Residents of Randburg suburb hit by incessant power cuts vote in numbers

Gill Gifford Senior journalist
The morning queue at the Church on Tin Road in Bromhof, the Randburg suburb that has been plagued by lengthy power outages and water outages – the most recent being the day before the election.
The morning queue at the Church on Tin Road in Bromhof, the Randburg suburb that has been plagued by lengthy power outages and water outages – the most recent being the day before the election.
Image: Gill Gifford

Residents of Bromhof, the Randburg suburb that has been plagued by electricity and water outages, headed out in droves on Wednesday to cast their votes.

The queue at the Church on Tin Road snaked down the street, lengthening and shortening as the hours passed. Across the road under a tree, a vendor sat behind a makeshift stall selling mugs of coffee and cappuccinos, muffins, energy drinks, vetkoek and polony.

Unwilling to give her name, she said she was a start-out entrepreneur who decided to use the election to kick off her small business. She began her street hustle this week during the special voting days, and her goods proved so popular that some customers placed orders and came back on election day to pick up their orders.

The start of one entrepreneur’s business aspirations.
The start of one entrepreneur’s business aspirations.
Image: Gill Gifford

“The polling station opened at 7am, and I was set up by 7.30am and the people started coming,” she said.

Just outside the polling station, party agents manned tables set up under gazebos, ready and willing to chat to interested voters. Joshua Cannell-Frost, 18, was one of the agents.

“I was here at 6am, and I will be here until counting ends, which I think will be about 3am tomorrow morning,” he said.

Asked what his duties were, he said: “I am supposed to sit here and talk to people, but I have ended up helping the IEC officials with their duties, helping elderly people, pregnant ladies and people with babies to cast their votes.”

A policeman standing guard, who did not want to give his name because SAPS protocols allow only for designated communications officials to speak to the media, said he was on duty, tasked to ensure there was no trouble at the Church on Tin Road polling station.

“It’s been good, people have been happy and everything is peaceful,” he said, directing a woman who arrived with her elderly mother on oxygen, who wanted assistance to vote.

“Park right here in front, and I will help you ma’am,” he said, guiding her into a special parking bay and then assisting her to get her ailing mother to the booths.

Voters in the queue were mostly silent, standing with serious faces and moving forward bit-by-bit.
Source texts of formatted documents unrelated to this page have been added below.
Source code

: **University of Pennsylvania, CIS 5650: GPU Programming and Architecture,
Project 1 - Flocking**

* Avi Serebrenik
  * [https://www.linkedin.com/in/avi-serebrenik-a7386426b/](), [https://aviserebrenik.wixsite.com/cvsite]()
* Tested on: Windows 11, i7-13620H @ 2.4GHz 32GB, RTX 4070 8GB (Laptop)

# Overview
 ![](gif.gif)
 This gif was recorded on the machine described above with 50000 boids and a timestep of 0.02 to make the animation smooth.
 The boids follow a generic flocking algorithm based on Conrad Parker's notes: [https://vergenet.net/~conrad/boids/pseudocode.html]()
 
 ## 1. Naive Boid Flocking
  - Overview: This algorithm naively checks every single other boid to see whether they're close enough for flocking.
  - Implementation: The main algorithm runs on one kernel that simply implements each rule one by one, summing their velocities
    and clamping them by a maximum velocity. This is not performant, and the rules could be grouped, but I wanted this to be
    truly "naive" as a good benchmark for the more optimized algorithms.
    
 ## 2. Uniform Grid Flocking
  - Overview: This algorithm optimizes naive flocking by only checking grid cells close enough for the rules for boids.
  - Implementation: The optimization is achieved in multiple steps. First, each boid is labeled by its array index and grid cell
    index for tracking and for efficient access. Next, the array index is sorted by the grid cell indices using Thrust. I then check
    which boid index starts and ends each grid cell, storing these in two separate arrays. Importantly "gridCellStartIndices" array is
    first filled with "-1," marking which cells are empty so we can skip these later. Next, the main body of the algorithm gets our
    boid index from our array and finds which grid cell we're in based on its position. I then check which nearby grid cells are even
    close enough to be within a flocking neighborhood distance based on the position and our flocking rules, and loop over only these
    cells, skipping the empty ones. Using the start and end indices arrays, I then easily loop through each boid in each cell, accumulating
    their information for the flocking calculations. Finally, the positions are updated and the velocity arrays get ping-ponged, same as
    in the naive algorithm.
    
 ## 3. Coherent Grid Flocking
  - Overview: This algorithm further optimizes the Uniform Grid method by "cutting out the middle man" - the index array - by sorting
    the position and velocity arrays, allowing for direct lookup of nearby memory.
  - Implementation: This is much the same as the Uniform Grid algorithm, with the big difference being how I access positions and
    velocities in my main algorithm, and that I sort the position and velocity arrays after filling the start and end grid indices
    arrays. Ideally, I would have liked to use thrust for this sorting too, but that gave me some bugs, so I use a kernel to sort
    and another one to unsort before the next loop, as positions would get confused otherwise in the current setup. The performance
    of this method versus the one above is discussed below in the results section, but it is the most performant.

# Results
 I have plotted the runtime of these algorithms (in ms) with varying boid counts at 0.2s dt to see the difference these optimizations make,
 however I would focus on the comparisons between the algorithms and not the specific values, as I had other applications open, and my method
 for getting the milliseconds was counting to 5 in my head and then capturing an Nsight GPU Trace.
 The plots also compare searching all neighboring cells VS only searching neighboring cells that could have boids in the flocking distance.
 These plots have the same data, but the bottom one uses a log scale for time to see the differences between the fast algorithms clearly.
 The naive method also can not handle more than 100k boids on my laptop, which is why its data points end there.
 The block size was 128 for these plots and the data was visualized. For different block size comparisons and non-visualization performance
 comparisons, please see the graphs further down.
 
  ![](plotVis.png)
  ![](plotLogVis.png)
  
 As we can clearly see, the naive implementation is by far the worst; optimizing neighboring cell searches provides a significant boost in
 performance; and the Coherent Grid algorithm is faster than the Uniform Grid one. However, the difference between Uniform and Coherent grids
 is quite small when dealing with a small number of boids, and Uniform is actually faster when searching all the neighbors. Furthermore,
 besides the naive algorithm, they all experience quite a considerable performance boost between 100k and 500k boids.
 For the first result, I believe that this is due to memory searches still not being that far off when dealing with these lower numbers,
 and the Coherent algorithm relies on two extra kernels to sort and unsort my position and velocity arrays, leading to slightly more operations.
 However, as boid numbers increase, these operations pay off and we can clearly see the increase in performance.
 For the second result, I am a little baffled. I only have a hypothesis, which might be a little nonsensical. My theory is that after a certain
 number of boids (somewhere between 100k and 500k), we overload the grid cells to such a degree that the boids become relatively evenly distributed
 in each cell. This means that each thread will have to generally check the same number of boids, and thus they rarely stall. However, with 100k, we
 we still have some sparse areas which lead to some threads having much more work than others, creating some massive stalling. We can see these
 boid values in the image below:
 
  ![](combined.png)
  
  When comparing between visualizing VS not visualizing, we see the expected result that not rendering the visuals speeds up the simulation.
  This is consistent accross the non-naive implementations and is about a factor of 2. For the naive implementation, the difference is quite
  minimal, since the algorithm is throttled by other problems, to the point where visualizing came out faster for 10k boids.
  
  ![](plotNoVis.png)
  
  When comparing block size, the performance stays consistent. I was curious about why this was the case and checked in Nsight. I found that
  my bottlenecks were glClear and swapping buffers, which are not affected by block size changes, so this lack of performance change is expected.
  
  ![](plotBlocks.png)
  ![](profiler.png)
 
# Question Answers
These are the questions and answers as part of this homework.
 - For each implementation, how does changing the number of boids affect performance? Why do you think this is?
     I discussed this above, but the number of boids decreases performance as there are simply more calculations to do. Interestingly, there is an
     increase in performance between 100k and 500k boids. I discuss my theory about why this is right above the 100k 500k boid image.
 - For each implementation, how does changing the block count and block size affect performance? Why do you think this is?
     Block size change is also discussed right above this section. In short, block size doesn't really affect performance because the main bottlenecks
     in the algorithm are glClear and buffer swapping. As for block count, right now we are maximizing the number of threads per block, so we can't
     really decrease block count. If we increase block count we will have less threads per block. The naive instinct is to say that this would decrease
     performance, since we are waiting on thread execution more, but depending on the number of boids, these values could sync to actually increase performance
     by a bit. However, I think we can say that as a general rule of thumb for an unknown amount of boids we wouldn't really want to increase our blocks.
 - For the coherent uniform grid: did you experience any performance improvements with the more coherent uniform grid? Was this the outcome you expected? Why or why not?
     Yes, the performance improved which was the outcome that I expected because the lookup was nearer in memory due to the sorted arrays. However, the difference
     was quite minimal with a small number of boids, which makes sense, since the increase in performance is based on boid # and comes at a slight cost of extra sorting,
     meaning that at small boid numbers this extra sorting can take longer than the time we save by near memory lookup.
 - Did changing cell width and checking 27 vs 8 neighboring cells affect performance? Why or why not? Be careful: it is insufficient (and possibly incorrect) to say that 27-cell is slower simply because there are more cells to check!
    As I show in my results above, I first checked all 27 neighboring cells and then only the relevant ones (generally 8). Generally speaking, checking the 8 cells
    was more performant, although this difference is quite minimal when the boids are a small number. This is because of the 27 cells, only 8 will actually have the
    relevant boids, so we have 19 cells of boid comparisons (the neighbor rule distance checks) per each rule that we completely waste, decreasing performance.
Many were unwilling to speak on record or give their opinions, though many agreed that Bromhof had become more popularly known as ‘Brom-off’ because of the many, prolonged outages regularly experienced by the suburb.

“We just want things to get better,” they said, referring to the water outage that had hit just the day before the elections.
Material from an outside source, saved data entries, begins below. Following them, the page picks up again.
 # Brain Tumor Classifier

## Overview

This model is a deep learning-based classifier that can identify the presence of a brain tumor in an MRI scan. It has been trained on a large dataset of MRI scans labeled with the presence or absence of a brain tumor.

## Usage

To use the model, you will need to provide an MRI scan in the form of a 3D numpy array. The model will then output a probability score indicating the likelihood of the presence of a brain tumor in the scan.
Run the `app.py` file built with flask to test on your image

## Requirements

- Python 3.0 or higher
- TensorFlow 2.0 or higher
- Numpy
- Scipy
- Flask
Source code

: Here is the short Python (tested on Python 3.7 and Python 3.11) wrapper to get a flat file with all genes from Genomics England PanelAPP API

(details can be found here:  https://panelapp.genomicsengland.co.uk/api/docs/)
Sisters Jean Legge and Nicci Lotriet, who both live in the area and had met at the polling station to queue and vote together, said they felt duty-bound to vote and had both lived most of their adult lives in the suburb.

Happy sisters Jean Legge and Nicci Lotriet made coffee and prepared to spend the day queueing if necessary, but were done with voting in just under an hour.
Happy sisters Jean Legge and Nicci Lotriet made coffee and prepared to spend the day queueing if necessary, but were done with voting in just under an hour.
Image: Gill Gifford

“We arrived with our coffee and our hats and we were ready to wait as long as it takes to do what we need to do. We joined the line at 11.23am.” Legge said.

As they neared the front of the queue Lotriet was whisked away by an IEC official, who said she needed to join a different queue as she had only recently moved back to Bromhof and was regarded differently to those registered long term.

A few minutes later, both sisters were done with their votes and were ready to walk back to Legge’s home in a town house complex in the same street.

“I think I deserve a drink now,” Legge said, adding she felt pleased and proud to have made her mark.

“We can only hope that it has helped make a difference,” said Lotriet.